The design of software affects what types of information are available to us in certain places at certain times. There are various reasons we're averse to the idea of restricting availability of information in any way. Information is speech, and speech should be free. More information and more freedom to choose just seem like inherently good things. But really, our access to information is restricted, in some sense, all the time. We see a fraction of all available information, if only because we can only process so much information and the amount to which we have access via the Internet has grown exponentially. The fraction of the total news information to which we pay attention is determined primarily by the aforementioned hardwired reactions to stimuli and software that makes certain information available to us based on our prior impulsive behavior (i.e., what we click on without thinking too deeply about it). Perhaps our hardwired reactions to stimuli determine our news consumption behavior not because they're all that hard to change, but because nothing bothered to stand in their way.

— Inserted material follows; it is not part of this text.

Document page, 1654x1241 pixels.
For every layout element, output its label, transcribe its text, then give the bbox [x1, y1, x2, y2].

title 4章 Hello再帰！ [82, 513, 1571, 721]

Here's some good news: experimenting with information environments is actually much easier than experimenting with our environment in general (i.e., the one we walk around in everyday). Simply installing browser extensions can remove ads from our information environment or restrict access to whatever websites we choose. Algorithms can recommend counter-attitudinal news stories. Installing a "Respect" button on comments sections, next to the "Like" and "Recommend" buttons, can increase the likelihood of exposure to counter-attitudinal messages.

You can't get rid of those hardwired impulses to seek out information we agree with. But can you override them? I don't think we've explored that question fully yet.

The discussion of hardwiring gets at an important underlying issue: how fixed are any of our characteristics? It's an emotionally loaded question. There's a lot at stake. But it's exciting to be able to explore the possibilities of changing ourselves and our hardwired impulses by changing our software.